Robert Todd
- Full name: Robert Todd
- Born: April 1847 Holcombe Brook, Bury, Lancashire, England
- Died: 9 February 1927 (aged 79) Stockport, Cheshire, England

Rugby union career
- Position: Forward

Amateur team(s)
- Years: Team / Apps / (Points)
- –: Manchester Football Club
- –: Lancashire

International career
- Years: Team / Apps / (Points)
- 1877: England / 1 / (0)

= Robert Todd (rugby union) =

Robert Todd (April 1847 – 9 February 1927) was an English rugby union forward who played for the England in 1877. A prominent member of Manchester Football Club during the formative years of rugby in northern England, he also represented Lancashire and appeared in the leading North v South representative fixtures of the period.

==Early life and family==

Todd was born in April 1847 at Holcombe Brook near Bury, Lancashire. He was the eldest son of William Todd, a cotton spinner and industrialist, and Elizabeth Todd (née Meadowcroft).

His father became a prominent figure in the Lancashire cotton industry, operating as a cotton spinner and manufacturer in the Heywood district and employing a substantial workforce. He later served as a magistrate and was widely known in commercial circles in northern England as a member of the Manchester Exchange. The Todd family had been engaged in manufacturing for at least one earlier generation, as Robert's grandfather, also named Robert Todd, was also a manufacturer.

Robert was the eldest of several children. His younger siblings included John, Margaret, Mary Ellen, Richard and William Henry.
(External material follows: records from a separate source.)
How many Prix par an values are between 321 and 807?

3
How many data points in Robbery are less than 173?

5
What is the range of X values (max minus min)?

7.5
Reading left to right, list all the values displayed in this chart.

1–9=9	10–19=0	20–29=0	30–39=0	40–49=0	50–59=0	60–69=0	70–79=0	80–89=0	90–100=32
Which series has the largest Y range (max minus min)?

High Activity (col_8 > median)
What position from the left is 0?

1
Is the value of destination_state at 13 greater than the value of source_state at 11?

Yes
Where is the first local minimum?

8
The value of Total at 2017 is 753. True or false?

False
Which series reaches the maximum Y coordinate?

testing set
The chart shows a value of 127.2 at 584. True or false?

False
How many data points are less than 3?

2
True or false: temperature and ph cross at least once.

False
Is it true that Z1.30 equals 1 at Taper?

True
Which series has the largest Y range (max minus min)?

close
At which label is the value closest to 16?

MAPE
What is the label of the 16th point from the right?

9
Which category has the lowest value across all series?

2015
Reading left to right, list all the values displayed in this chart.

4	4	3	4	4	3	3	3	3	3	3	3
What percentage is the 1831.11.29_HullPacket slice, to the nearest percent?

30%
Raised in the industrial cotton district of north-east Lancashire, Todd entered the textile trade himself and worked as a cotton cloth agent, a commercial role connected with the marketing and sale of cotton goods produced by Lancashire mills.

In 1883 he married Alice Wyles at St Andrew's Church, Allesley in Warwickshire. At the time he was living in Cheadle, Cheshire.

==Rugby career==

Todd played as a forward for Manchester Football Club during the 1870s, when the club was one of the most important centres of rugby in northern England. He was already a regular member of the Manchester side by 1875, appearing in matches at the club's ground at Whalley Range.

Contemporary match reports show him as a consistent member of the Manchester forward pack during several seasons in the mid-1870s. Manchester was recognised for a style of play that emphasised passing, and one report noted that the side “excel in a branch of the game too little practised here, namely passing the ball”. Todd himself was described as “a man of reputation as a representative”, reflecting his standing in northern rugby circles during the period.

Todd's performances brought him into representative selection. He was chosen to play for the North in the prestigious North v South fixtures, among the most significant representative matches in English rugby before the development of organised county championships.

He also represented Lancashire in the inter-county match against Yorkshire in January 1877, one of the leading fixtures in northern rugby at the time.

Todd's representative appearances led to his selection for the England team. He won his only international cap on 5 March 1877 against Scotland at Raeburn Place, Edinburgh.

Despite the brevity of his international career, he remained a prominent member of the Manchester side for several seasons afterwards. Reports of club matches regularly included him among the forwards, and his standing within the club was reflected in 1879 when he captained one of the sides in a match between teams drawn from the Manchester club itself.

Todd also played a role in the wider rugby community and occasionally officiated matches, acting as referee in a fixture between Manchester Rangers and Wakefield Trinity.

==Later life==

Alongside his sporting activities Todd pursued a career in the Lancashire cotton trade, working as a cotton cloth agent. He later lived in Cheadle and Stockport, where he retired from business.

His wife Alice died on 28 April 1926. Todd died on 9 February 1927 in Stockport.